- WORK TASK:
Scan the records below and copy every line that contains the string "Import".

(Stored data)
---+---

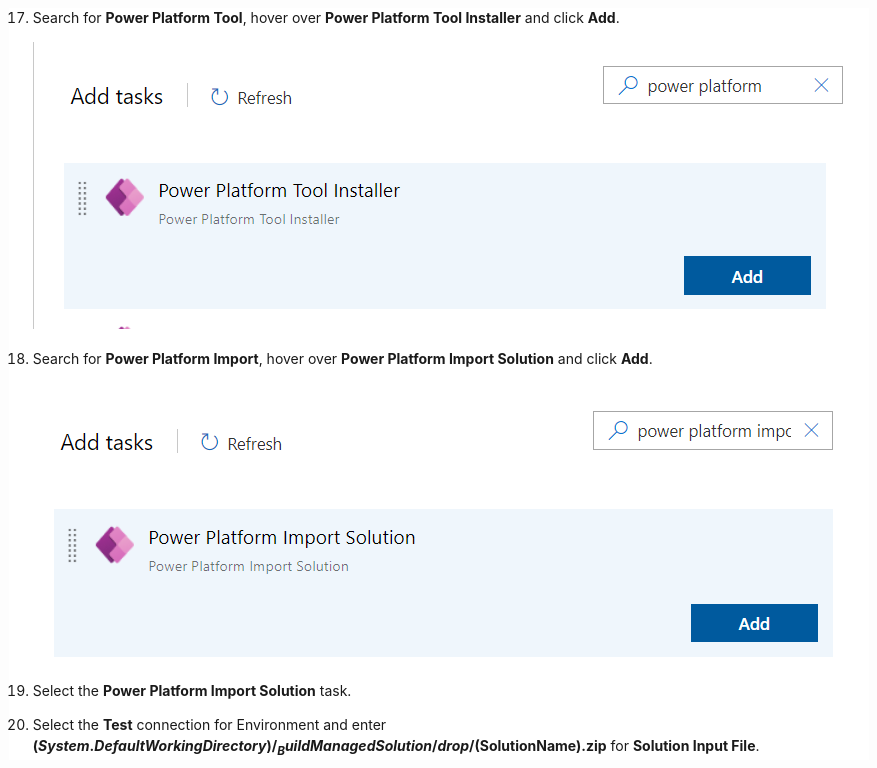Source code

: 
17. Search for **Power Platform Tool**, hover over **Power Platform Tool Installer** and click **Add**.

  
     ![](images/M04/image68.png)
  

18. Search for **Power Platform Import**, hover over **Power Platform Import Solution** and click **Add**.

  
     ![](images/M04/image94.png)
 

19. Select the **Power Platform Import Solution** task.
20. Select the **Test** connection for Environment and enter **$(System.DefaultWorkingDirectory)/_Build Managed Solution/drop/$(SolutionName).zip** for **Solution         Input File**.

---+---

- EXERCISE OUTPUT:
18. Search for **Power Platform Import**, hover over **Power Platform Import Solution** and click **Add**.
19. Select the **Power Platform Import Solution** task.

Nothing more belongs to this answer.